-- TASKS AND EXERCISES --
(A) In the peer review exchange, which area does Reviewer 2 say the paper analyzes for high-risk asthma zones?
(B) Reproduce the peer review exchange word for word, starting at "- Fig 2. (Page" and ending at "etc.) and etc.".

(PASSAGE TO READ Opens)

Authors response: As you suggested, we updated Section 4.1 to include more details about the study's limitations and possible biases in data collection. More information about the use of census data and satellite imagery is now included in the revision, pointing out potential biases in data coverage, temporal variability, and spatial resolution. We also recognize the potential gaps in census data about population dynamics and the limitations of remote sensing data in capturing fine-scale urban variations. We have also discussed the exclusion of variables like socioeconomic disparities and urban heat islands, pointing out that these omissions may affect how broadly applicable the results are. For the updated version, please refer to lines 783-794 on page 13.
- Fig 2. (Page 8) requires legend.
Authors response: Thank you for your valuable comment. We have added a legend to Figure 2 on page 8 to enhance its clarity and ensure better interpretation of the data presented. Please refer to the revised figure in the manuscript.
- 4. In Section 2.2, Predictors V12, V13 and V15 require detailed explanation. How the data of those predictors were prepared and what is the content of data (For instance how accessibility to health facilities is represented within the data of V15 and etc.) and etc.
Authors response: Thank you for your valuable feedback. In response, we revised Section 2.2 to include a more detailed explanation of the predictors V12, V13, and V15. We specifically discussed how the data for these predictors were prepared and clarified the data's content. For example, we will now explain how V15's data represents accessibility to health facilities, as well as the methodology used to quantify this variable. For additional information, please see the revised Section 2.2, please refer to lines 261-269 on pages 6-7.
Best regards,
Corresponding author
Reviewer 2 Report
Comments and Suggestions for AuthorsThis paper applies demographic theory, GIS and remote sensing technologies, and machine learning algorithms to analyze high-risk areas for asthma in the Greater Tehran area. The findings are of significant reference value for addressing public health issues in developing countries. Overall, this is a well-conducted academic paper, and with further refinement of certain details, I believe it can be accepted.
Below are a few details that require modification:
First, the introduction needs improvement. The author provides insufficient analysis of research gaps, and the description of the main issues that this study seeks to address is somewhat unclear.
Second, the author claims that applying machine learning methods to the field of asthma is a novel approach. While this is indeed an original contribution, the appropriateness of this application should be further discussed. I recommend that the literature review section be expanded to include external evidence showing that the use of machine learning in the medical field is becoming an emerging trend.

(PASSAGE TO READ Closes)
(INFORMATION SHOWN Opens)

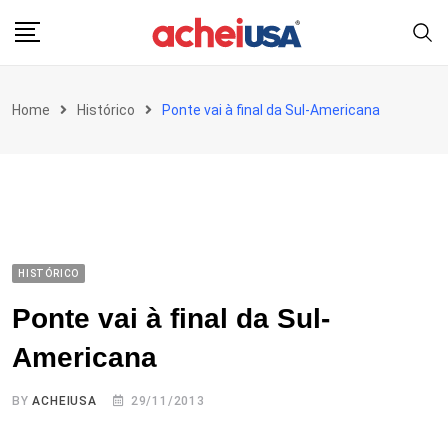
Skip
to
content
Home
Histórico
Ponte vai à final da Sul-Americana
HISTÓRICO
Ponte vai à final da Sul-
Americana
BY
ACHEIUSA
29/11/2013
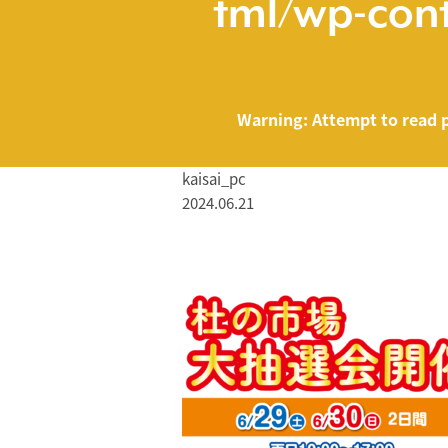
tml/wp-cont
Warning
: Attempt to read 
kaisai_pc
2024.06.21
/home/smartmed
Warning
: Attempt to read property "name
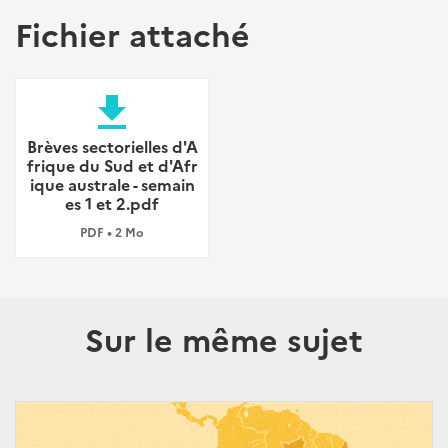
Fichier attaché
file_download
Brèves sectorielles d'A
frique du Sud et d'Afr
ique australe - semain
es 1 et 2.pdf
PDF • 2 Mo
Sur le même sujet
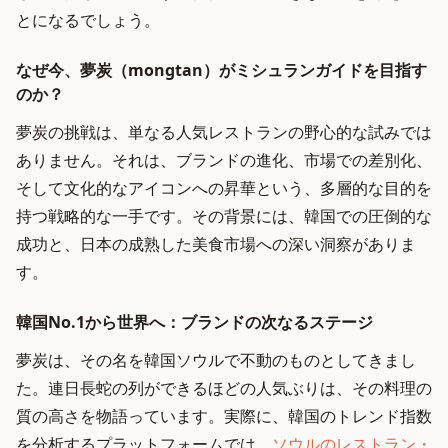
とになるでしょう。
なぜ今、夢炭（mongtan）がミシュランガイドを目指す
のか？
夢炭の挑戦は、単なる人気レストランの野心的な試みでは
ありません。それは、ブランドの進化、市場での差別化、
そして文化的なアイコンへの昇華という、多層的な目的を
持つ戦略的な一手です。その背景には、韓国での圧倒的な
成功と、日本の成熟した美食市場への深い洞察がありま
す。
韓国No.1から世界へ：ブランドの次なるステージ
夢炭は、その名を韓国ソウルで不動のものとしてきまし
た。連日長蛇の列ができるほどの人気ぶりは、その料理の
質の高さを物語っています。実際に、韓国のトレンド指数
を分析するプラットフォームでは、
ソウルのレストラン・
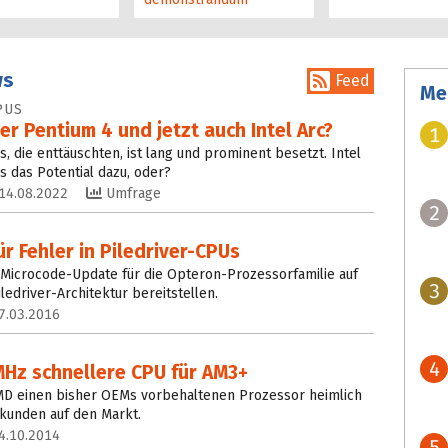
ws
Feed
Me
PUS
er Pentium 4 und jetzt auch Intel Arc?
1
, die enttäuschten, ist lang und prominent besetzt. Intel
s das Potential dazu, oder?
14.08.2022
Umfrage
2
r Fehler in Piledriver-CPUs
 Microcode-Update für die Opteron-Prozessorfamilie auf
3
iledriver-Architektur bereitstellen.
7.03.2016
4
MHz schnellere CPU für AM3+
MD einen bisher OEMs vorbehaltenen Prozessor heimlich
ndkunden auf den Markt.
4.10.2014
5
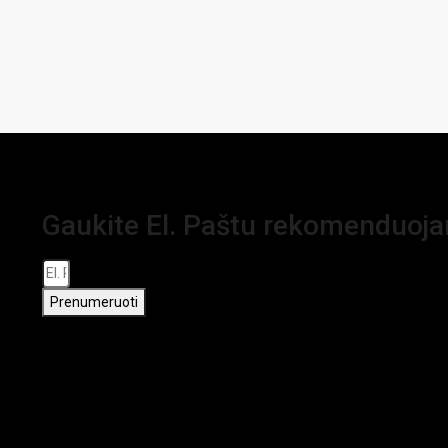
Gaukite El. Paštu rekomenduoj
Prenumeruoti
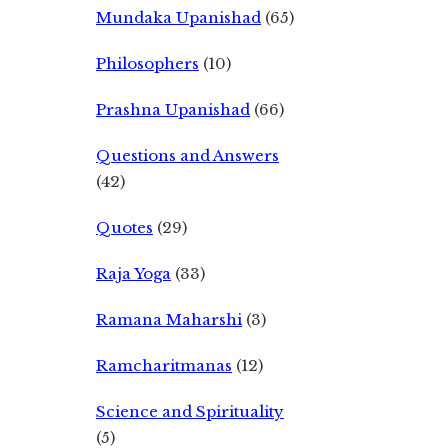
Mundaka Upanishad
(65)
Philosophers
(10)
Prashna Upanishad
(66)
Questions and Answers
(42)
Quotes
(29)
Raja Yoga
(33)
Ramana Maharshi
(3)
Ramcharitmanas
(12)
Science and Spirituality
(5)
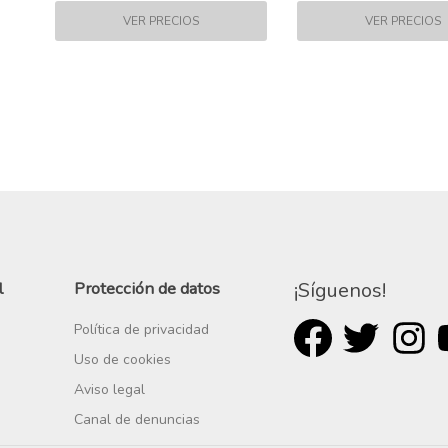
l
Protección de datos
¡Síguenos!
Política de privacidad
Uso de cookies
Aviso legal
Canal de denuncias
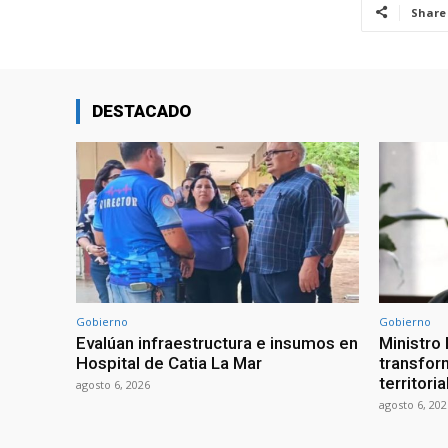
Share
DESTACADO
Gobierno
Gobierno
Evalúan infraestructura e insumos en
Ministro
Hospital de Catia La Mar
transform
territori
agosto 6, 2026
agosto 6, 202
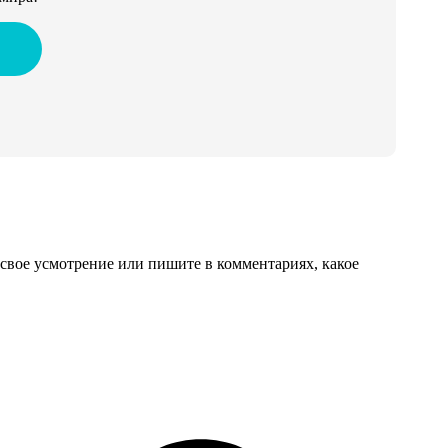
свое усмотрение или пишите в комментариях, какое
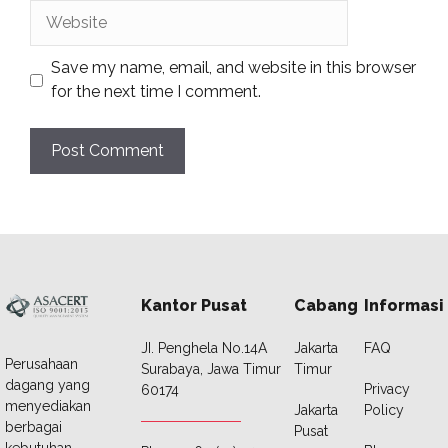
Website
Save my name, email, and website in this browser
for the next time I comment.
Kantor Pusat
Cabang
Informasi
JI. Penghela No.14A
Jakarta
FAQ
Perusahaan
Surabaya, Jawa Timur
Timur
dagang yang
Privacy
60174
menyediakan
Jakarta
Policy
berbagai
Pusat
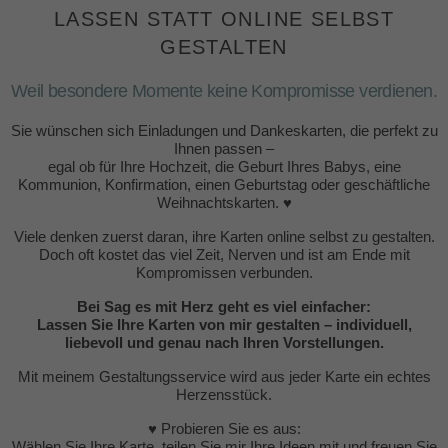
LASSEN STATT ONLINE SELBST
GESTALTEN
Weil besondere Momente keine Kompromisse verdienen.
Sie wünschen sich Einladungen und Dankeskarten, die perfekt zu
Ihnen passen –
egal ob für Ihre Hochzeit, die Geburt Ihres Babys, eine
Kommunion, Konfirmation, einen Geburtstag oder geschäftliche
Weihnachtskarten. ♥
Viele denken zuerst daran, ihre Karten online selbst zu gestalten.
Doch oft kostet das viel Zeit, Nerven und ist am Ende mit
Kompromissen verbunden.
Bei Sag es mit Herz geht es viel einfacher:
Lassen Sie Ihre Karten von mir gestalten – individuell,
liebevoll und genau nach Ihren Vorstellungen.
Mit meinem Gestaltungsservice wird aus jeder Karte ein echtes
Herzensstück.
♥ Probieren Sie es aus:
Wählen Sie Ihre Karte, teilen Sie mir Ihre Ideen mit und freuen Sie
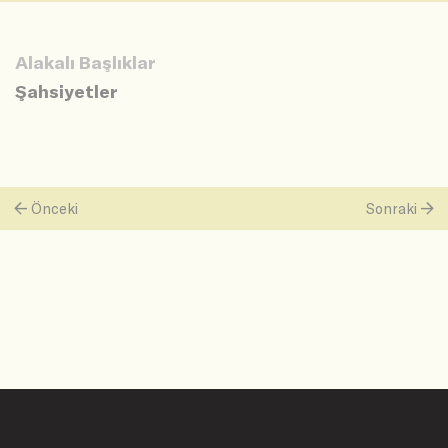
Alakalı Başlıklar
Şahsiyetler
Önceki
Sonraki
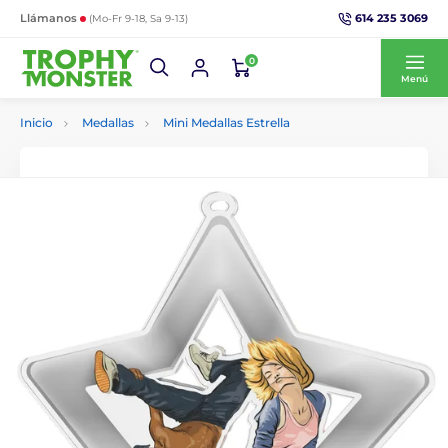
614 235 3069
Llámanos
(Mo-Fr 9-18, Sa 9-13)
0
Menú
Inicio
Medallas
Mini Medallas Estrella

(INFORMATION SHOWN Closes)

-- TASK ANSWERS --
(A) The Greater Tehran area.

(B)
- Fig 2. (Page 8) requires legend.
Authors response: Thank you for your valuable comment. We have added a legend to Figure 2 on page 8 to enhance its clarity and ensure better interpretation of the data presented. Please refer to the revised figure in the manuscript.
- 4. In Section 2.2, Predictors V12, V13 and V15 require detailed explanation. How the data of those predictors were prepared and what is the content of data (For instance how accessibility to health facilities is represented within the data of V15 and etc.) and etc.